EXERCISE - What is wanted is the full listing, word for word, without its pictures.

DATASET CONTENT -
────────────────────
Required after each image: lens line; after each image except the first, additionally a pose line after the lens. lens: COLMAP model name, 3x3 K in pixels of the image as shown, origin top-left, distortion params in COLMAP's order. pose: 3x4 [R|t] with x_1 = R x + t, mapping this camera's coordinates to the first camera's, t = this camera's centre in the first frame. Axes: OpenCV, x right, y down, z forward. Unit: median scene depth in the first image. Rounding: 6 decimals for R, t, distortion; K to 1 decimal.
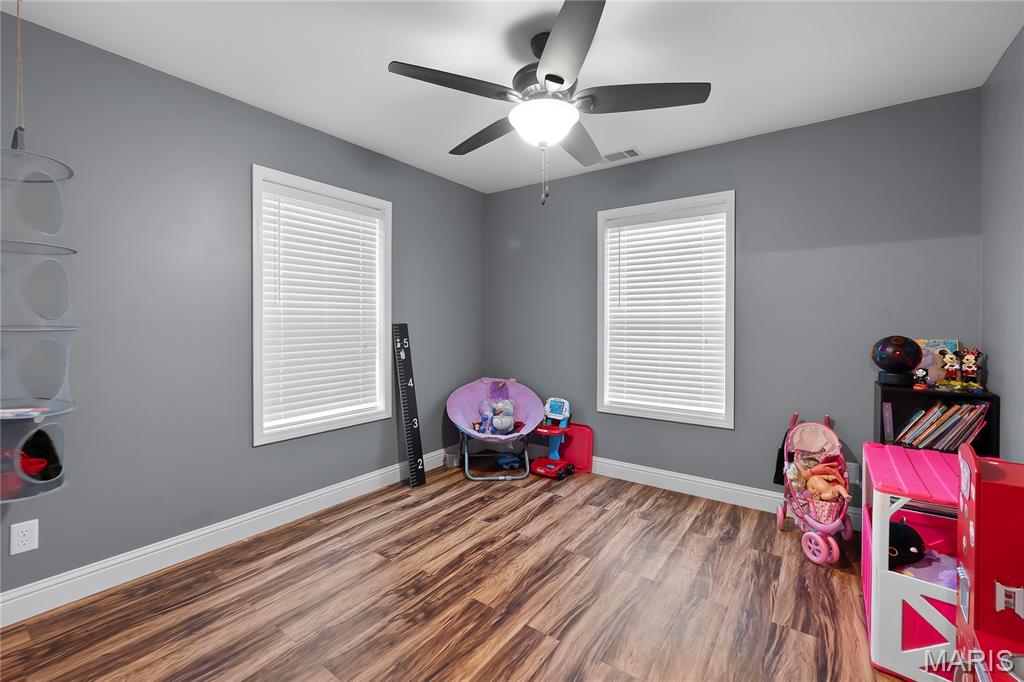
lens RADIAL K [[441.2, 0, 509.1], [0, 441.2, 335.3], [0, 0, 1]] dist [-0.001814, -0.000814]
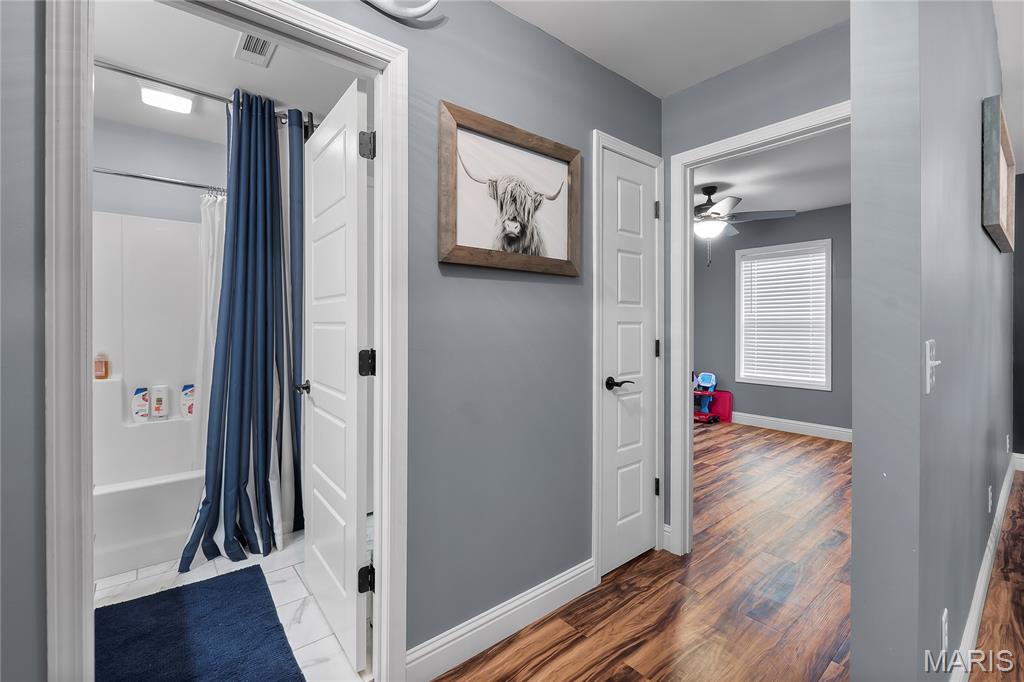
lens RADIAL K [[441.2, 0, 517.0], [0, 441.2, 329.7], [0, 0, 1]] dist [-0.001814, -0.000814]
pose [[0.967737, 0.000537, -0.251962, -0.166558], [-0.003775, 0.999916, -0.012369, 0.017832], [0.251934, 0.012921, 0.967658, -0.757931]]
────────────────────
OUTPUT FOR THIS TASK -
Required after each image: lens line; after each image except the first, additionally a pose line after the lens. lens: COLMAP model name, 3x3 K in pixels of the image as shown, origin top-left, distortion params in COLMAP's order. pose: 3x4 [R|t] with x_1 = R x + t, mapping this camera's coordinates to the first camera's, t = this camera's centre in the first frame. Axes: OpenCV, x right, y down, z forward. Unit: median scene depth in the first image. Rounding: 6 decimals for R, t, distortion; K to 1 decimal.
lens RADIAL K [[441.2, 0, 509.1], [0, 441.2, 335.3], [0, 0, 1]] dist [-0.001814, -0.000814]
lens RADIAL K [[441.2, 0, 517.0], [0, 441.2, 329.7], [0, 0, 1]] dist [-0.001814, -0.000814]
pose [[0.967737, 0.000537, -0.251962, -0.166558], [-0.003775, 0.999916, -0.012369, 0.017832], [0.251934, 0.012921, 0.967658, -0.757931]]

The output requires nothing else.